[[ Supplied text, beginning ]]
On 11/12/21 2:37 PM, Sean Christopherson wrote:
On Fri, Nov 12, 2021, Borislav Petkov wrote:
On Fri, Nov 12, 2021 at 07:48:17PM +0000, Sean Christopherson wrote:
Yes, but IMO inducing a fault in the guest because of _host_ bug is wrong.
In the automatic change proposal, both the the host and a guest bug will
cause a guest to get the #VC and then the guest can decide whether it
wants to proceed or terminate. If it chooses to move, it can poison the
page and log it for future examination.
What do you suggest instead?
Let userspace decide what is mapped shared and what is mapped private. The kernel
and KVM provide the APIs/infrastructure to do the actual conversions in a thread-safe
fashion and also to enforce the current state, but userspace is the control plane.
It would require non-trivial changes in userspace if there are multiple processes
accessing guest memory, e.g. Peter's networking daemon example, but it _is_ fully
solvable. The exit to userspace means all three components (guest, kernel,
and userspace) have full knowledge of what is shared and what is private. There
is zero ambiguity:
- if userspace accesses guest private memory, it gets SIGSEGV or whatever.
- if kernel accesses guest private memory, it does BUG/panic/oops[*]
- if guest accesses memory with the incorrect C/SHARED-bit, it gets killed.
This is the direction KVM TDX support is headed, though it's obviously still a WIP.
Just curious, in this approach, how do you propose handling the host
kexec/kdump? If a kexec/kdump occurs while the VM is still active, the
new kernel will encounter the #PF (RMP violation) because some pages are
still marked 'private' in the RMP table.
And ideally, to avoid implicit conversions at any level, hardware vendors' ABIs
define that:
a) All convertible memory, i.e. RAM, starts as private.
b) Conversions between private and shared must be done via explicit hypercall.
Without (b), userspace and thus KVM have to treat guest accesses to the incorrect
type as implicit conversions.
[*] Sadly, fully preventing kernel access to guest private is not possible with
TDX, especially if the direct map is left intact. But maybe in the future
TDX will signal a fault instead of poisoning memory and leaving a #MC mine.
thanks
[[ Supplied text, end ]]
# What you will do
a – Reproduce everything in the thread from "Let userspace decide" down to "still a WIP.".
b – The thread gives a short list of what happens when each party accesses memory wrongly. Name each party in that list together with its stated consequence.
[[ Extracted entries, beginning ]]
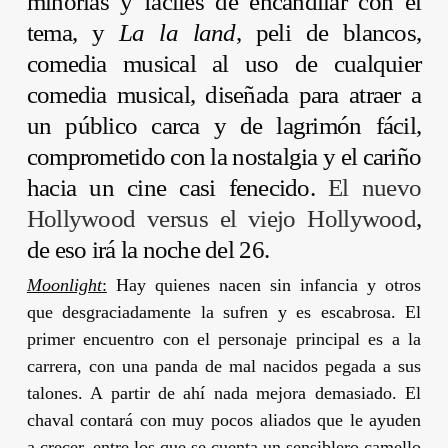
minorías y fáciles de encandilar con el
tema, y
La la land
, peli de blancos,
comedia musical al uso de cualquier
comedia musical, diseñada para atraer a
un público carca y de lagrimón fácil,
comprometido con la nostalgia y el cariño
hacia un cine casi fenecido.
El nuevo
Hollywood versus el viejo Hollywood
,
de eso irá la noche del 26.
Moonlight
:
Hay quienes nacen sin infancia y otros
que desgraciadamente la sufren y es escabrosa. El
primer encuentro con el personaje principal es a la
carrera, con una panda de mal nacidos pegada a sus
talones. A partir de ahí nada mejora demasiado. El
chaval contará con muy pocos aliados que le ayuden
a crecer, entre los que se cuenta un sensiblero camello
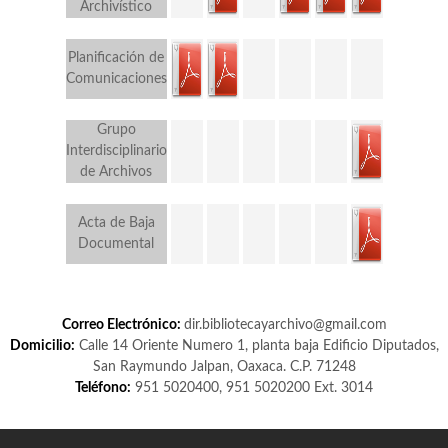
Archivístico
Planificación de
Comunicaciones
Grupo
Interdisciplinario
de Archivos
Acta de Baja
Documental
Correo Electrónico:
dir.bibliotecayarchivo@gmail.com
Domicilio:
Calle 14 Oriente Numero 1, planta baja Edificio Diputados,
San Raymundo Jalpan, Oaxaca. C.P. 71248
Teléfono:
951 5020400, 951 5020200 Ext. 3014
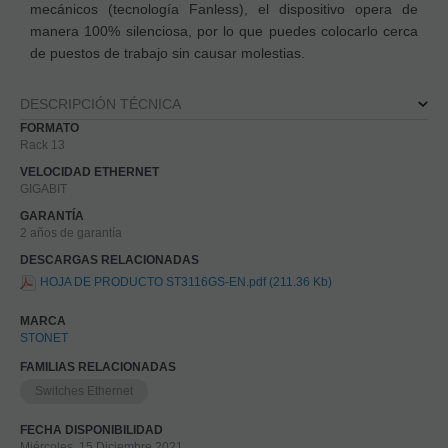
mecánicos (tecnología Fanless), el dispositivo opera de
manera 100% silenciosa, por lo que puedes colocarlo cerca
de puestos de trabajo sin causar molestias.
DESCRIPCIÓN TÉCNICA
FORMATO
Rack 13
VELOCIDAD ETHERNET
GIGABIT
GARANTÍA
2 años de garantía
DESCARGAS RELACIONADAS
HOJA DE PRODUCTO ST3116GS-EN.pdf (211.36 Kb)
MARCA
STONET
FAMILIAS RELACIONADAS
Switches Ethernet
FECHA DISPONIBILIDAD
Miércoles, 15 Diciembre 2021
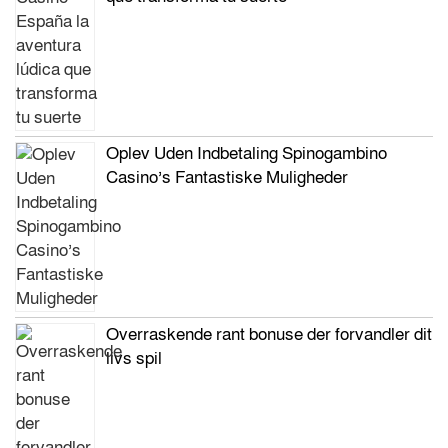
Oplev Uden Indbetaling Spinogambino
Casino’s Fantastiske Muligheder
Overraskende rant bonuse der forvandler dit
livs spil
[[ Extracted entries, end ]]
# Results for the exercise
a –
Let userspace decide what is mapped shared and what is mapped private. The kernel
and KVM provide the APIs/infrastructure to do the actual conversions in a thread-safe
fashion and also to enforce the current state, but userspace is the control plane.
It would require non-trivial changes in userspace if there are multiple processes
accessing guest memory, e.g. Peter's networking daemon example, but it _is_ fully
solvable. The exit to userspace means all three components (guest, kernel,
and userspace) have full knowledge of what is shared and what is private. There
is zero ambiguity:
- if userspace accesses guest private memory, it gets SIGSEGV or whatever.
- if kernel accesses guest private memory, it does BUG/panic/oops[*]
- if guest accesses memory with the incorrect C/SHARED-bit, it gets killed.
This is the direction KVM TDX support is headed, though it's obviously still a WIP.

b –
- Userspace: accessing guest private memory gets it SIGSEGV or whatever.
- Kernel: accessing guest private memory makes it BUG/panic/oops.
- Guest: accessing memory with the incorrect C/SHARED-bit gets it killed.